= Ganneious =

Former Iroquois village

Ganneious, also spelled Ganneous, is a former village, first settled by the Oneida, located on the North Shore of Lake Ontario near the present site of Napanee, Ontario, Canada. Starting in 1696, it was occupied by the Mississauga.^{:10} The name is most likely a likely misprint for the French "Gannejout(s)", meaning Oneida.

== History ==
Ganneious was settled temporarily as part of a mid 17th-century northward push by the Iroquois confederacy, from their traditional homeland in New York state. The village was one of seven northern bases for the Iroquois from which to hunt beaver and other fur-bearers and to control the flow of furs from the north and west to the markets at Albany. The village was located on or near the fertile and productive soils of the Hay Bay area, near Fredericksburg and Cataraqui. The exact location of the village has not been determined.

In 1673, the French built Fort Frontenac, which is located in modern day Kingston, Ontario and approximately 40 kilometres east of Ganneious. The establishment of the fort had a significant impact on Ganneious; French missionaries made several attempts to encourage the population in Ganneious to resettle closer to the Fort, in order to Christianize, Europeanize and encourage them to learn trades and farm. In 1675, René-Robert Cavelier, Sieur de La Salle and Father Louis Hennepin undertook a journey to Ganneious to convince the Oneida settled there to relocate closer to Fort Frontenac. One of Hennepin's accounts suggests that he was successful and able to convince some people from Ganneious to move and settle around the fort:

While the Brink of the Lake was frozen, I walk'd upon the Ice to an Iroquese village call'd Ganneouse, near to Kente, about nine Leagues off the fort, in company of Sieur de la Salle above-mention'd. These Savages presented us with the Flesh of Elks and Porcupines, which we fed upon. After having discours'd them some time, we return'd, bringing with us a considerable number of the Natives, in order to form a little Village of about Forty Cottages to be inhabited by them, lying betwixt the Fort and our House of Mission.
— Louis Hennepin

In June 1687, under pressure from King Louis XIV to capture 'prisoners of war for his galleys' the inhabitants of Ganneious were rounded up and held as captives by Jacques Rene de Brisay de Donneville. Donneville departed Montreal in June 1687 with 2,700 men. The troops took 200 prisoners from Kente and Ganneious and destroyed both villages. After 1687, all seven Iroquois Villages on the northern shore of Lake Ontario were abandoned.

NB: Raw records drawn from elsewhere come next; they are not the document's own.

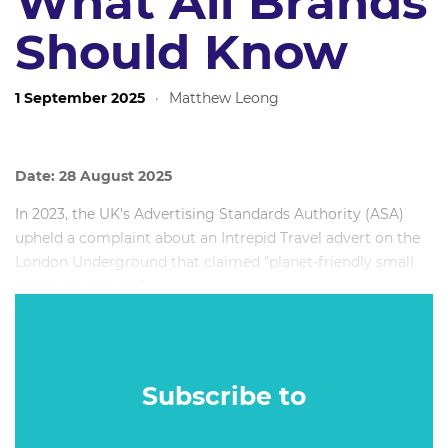
What All Brands
Should Know
1 September 2025
·
Matthew Leong
Date: 28 August 2025
In 2023, the UK's Advertising Standards Authority (ASA)
upheld a complaint about an Intrepid Travel advert on the
London Underground that claimed "planet-friendly small
group adventures".
At the time, the company’s Chief Customer Officer said
that while they work hard to accurately represent the
experience and impact that Intrepid creates, “we have
Subscribe to
made plenty of mistakes along the way”.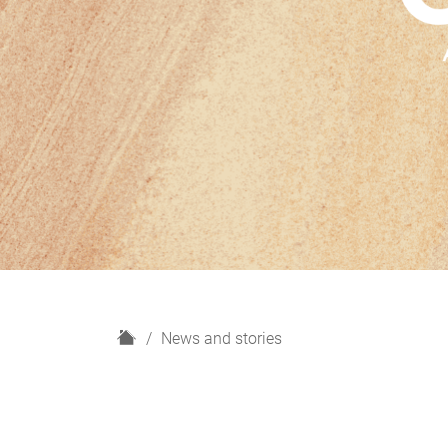
H
News and stories
o
m
e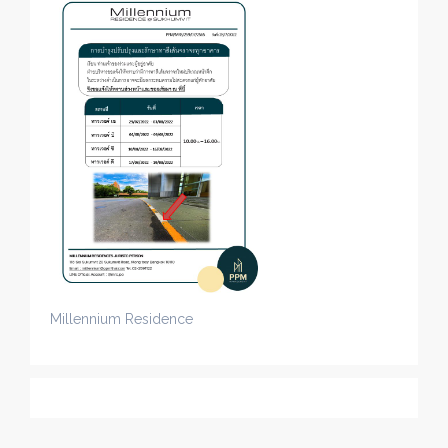
Millennium Residence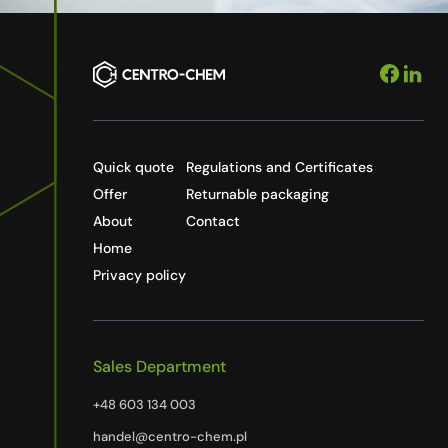
Quick quote
Regulations and Certificates
Offer
Returnable packaging
About
Contact
Home
Privacy policy
Sales Department
+48 603 134 003
handel@centro-chem.pl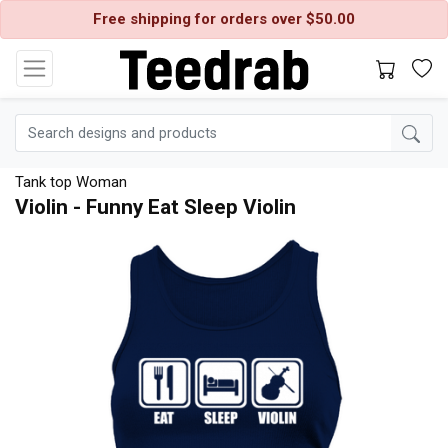
Free shipping for orders over $50.00
Tank top Woman
Violin - Funny Eat Sleep Violin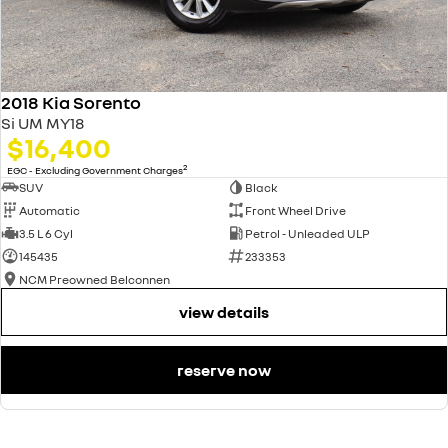
2018 Kia Sorento
Si UM MY18
$16,400
2
EGC - Excluding Government Charges
SUV
Black
Automatic
Front Wheel Drive
3.5 L 6 Cyl
Petrol - Unleaded ULP
145435
233353
NCM Preowned Belconnen
view details
reserve now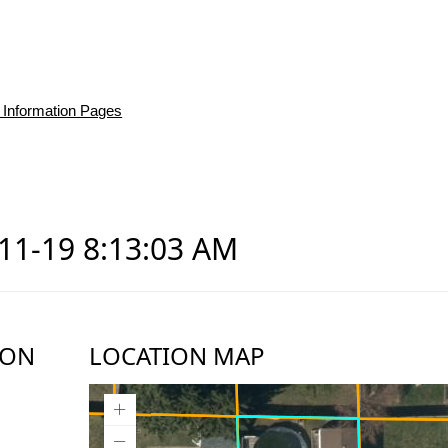
 Information Pages
-11-19 8:13:03 AM
ION
LOCATION MAP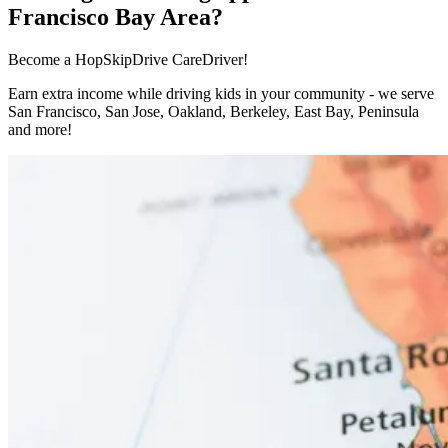
Francisco Bay Area?
Become a HopSkipDrive CareDriver!
Earn extra income while driving kids in your community - we serve
San Francisco, San Jose, Oakland, Berkeley, East Bay, Peninsula
and more!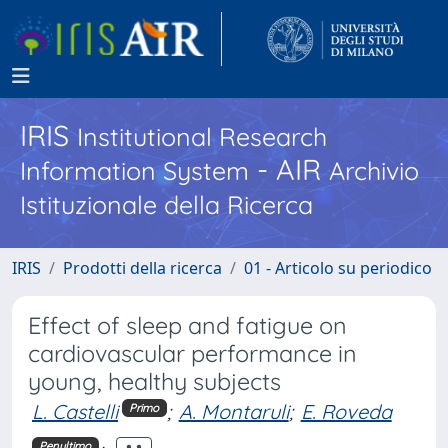
IRIS
Institutional Research
- AIR
Information System
Archivio
Istituzionale della Ricerca
IRIS
Prodotti della ricerca
01 - Articolo su periodico
Effect of sleep and fatigue on
cardiovascular performance in
young, healthy subjects
L. Castelli
;
A. Montaruli
;
E. Roveda
Primo
Penultimo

Starting from 1696, the village was the location of a Mississauga settlement, but was not occupied until 1721.^{:10-11}

== Iroquois villages ==

By the late 1660s various groups of Iroquois had established seven villages along the shores of Lake Ontario where trails led off into the interior. In addition to Ganneious, the following settlements have been identified by Historian Percy James Robinson:

- Kente – on the Bay of Quinte
- Kentsio – on Rice Lake
- Ganaraske – on the site of present day Port Hope
- Ganatsekwyagon – at the mouth of the Rouge River
- Teiaiagon – at the mouth of the Humber River
- Quinaouatoua (or Tinawatawa) – Near modern day Hamilton

== Fiction ==

Author Gerald Richardson Brown has written a work of historical fiction, Road to Ganneious, which is set in Hay Bay during the 17th and 18th century.